Dataset records:

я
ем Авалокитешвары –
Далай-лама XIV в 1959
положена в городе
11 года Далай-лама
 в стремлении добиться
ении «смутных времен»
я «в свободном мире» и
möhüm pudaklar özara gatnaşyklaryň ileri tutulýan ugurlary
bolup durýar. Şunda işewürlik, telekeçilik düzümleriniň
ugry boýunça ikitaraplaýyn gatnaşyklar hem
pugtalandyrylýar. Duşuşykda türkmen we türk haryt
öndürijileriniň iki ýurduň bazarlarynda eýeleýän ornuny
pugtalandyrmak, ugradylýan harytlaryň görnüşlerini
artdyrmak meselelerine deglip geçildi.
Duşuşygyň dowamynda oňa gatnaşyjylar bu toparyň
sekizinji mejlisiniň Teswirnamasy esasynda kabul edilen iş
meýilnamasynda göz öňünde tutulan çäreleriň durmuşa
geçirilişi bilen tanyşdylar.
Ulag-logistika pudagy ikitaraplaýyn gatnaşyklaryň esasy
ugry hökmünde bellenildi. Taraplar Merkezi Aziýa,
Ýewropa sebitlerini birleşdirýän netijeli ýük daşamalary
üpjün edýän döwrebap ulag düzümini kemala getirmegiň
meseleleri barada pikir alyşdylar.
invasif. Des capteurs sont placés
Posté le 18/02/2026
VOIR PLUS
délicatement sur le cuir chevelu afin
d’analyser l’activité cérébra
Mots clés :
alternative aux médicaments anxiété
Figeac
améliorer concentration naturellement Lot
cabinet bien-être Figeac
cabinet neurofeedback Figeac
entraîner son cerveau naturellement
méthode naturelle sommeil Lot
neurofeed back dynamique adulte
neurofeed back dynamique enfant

==

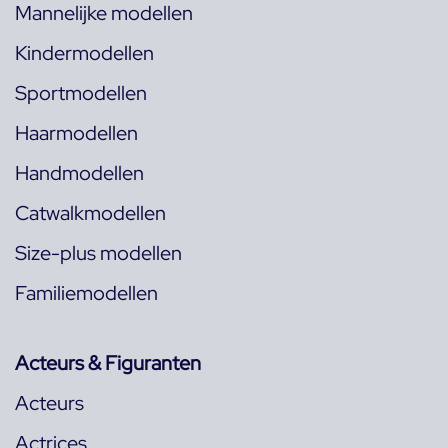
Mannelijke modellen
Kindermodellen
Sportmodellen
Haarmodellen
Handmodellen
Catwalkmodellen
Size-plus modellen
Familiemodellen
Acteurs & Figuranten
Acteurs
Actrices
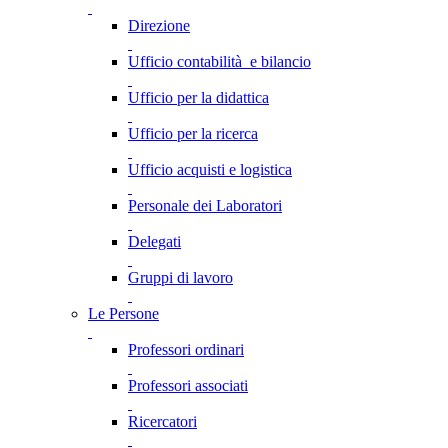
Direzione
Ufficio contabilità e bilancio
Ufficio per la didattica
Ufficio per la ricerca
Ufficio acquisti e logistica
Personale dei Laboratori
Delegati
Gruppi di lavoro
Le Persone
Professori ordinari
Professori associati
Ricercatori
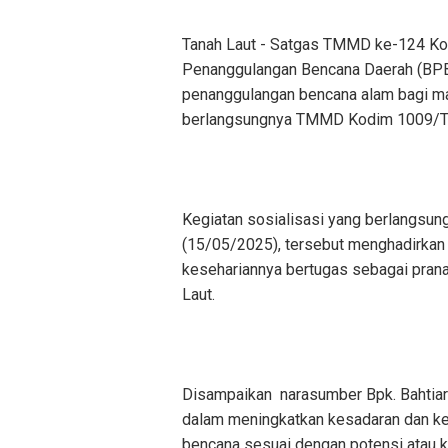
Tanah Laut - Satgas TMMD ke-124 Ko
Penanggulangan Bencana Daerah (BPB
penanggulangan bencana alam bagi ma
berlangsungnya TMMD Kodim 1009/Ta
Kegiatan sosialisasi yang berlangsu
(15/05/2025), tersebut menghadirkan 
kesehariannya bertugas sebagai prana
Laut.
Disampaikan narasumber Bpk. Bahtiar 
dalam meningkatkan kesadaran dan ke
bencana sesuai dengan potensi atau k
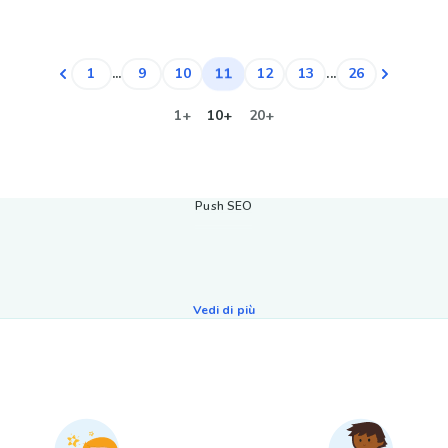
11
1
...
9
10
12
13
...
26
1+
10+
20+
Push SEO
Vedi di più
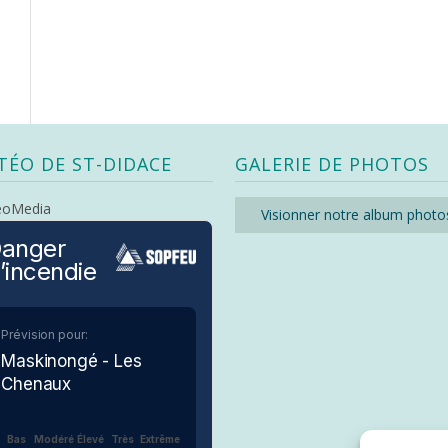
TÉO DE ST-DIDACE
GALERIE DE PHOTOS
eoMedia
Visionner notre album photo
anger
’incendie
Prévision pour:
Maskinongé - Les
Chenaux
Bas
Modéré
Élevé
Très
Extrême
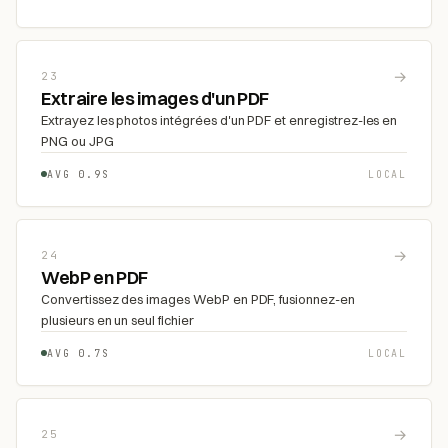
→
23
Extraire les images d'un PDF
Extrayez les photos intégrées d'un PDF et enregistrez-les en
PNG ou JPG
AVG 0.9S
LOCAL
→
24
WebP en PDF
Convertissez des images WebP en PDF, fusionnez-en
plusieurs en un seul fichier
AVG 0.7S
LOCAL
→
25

Problem requirements:
Scanning the data above, copy out every line where "WebP" is found.

Problem solution:
WebP en PDF
Convertissez des images WebP en PDF, fusionnez-en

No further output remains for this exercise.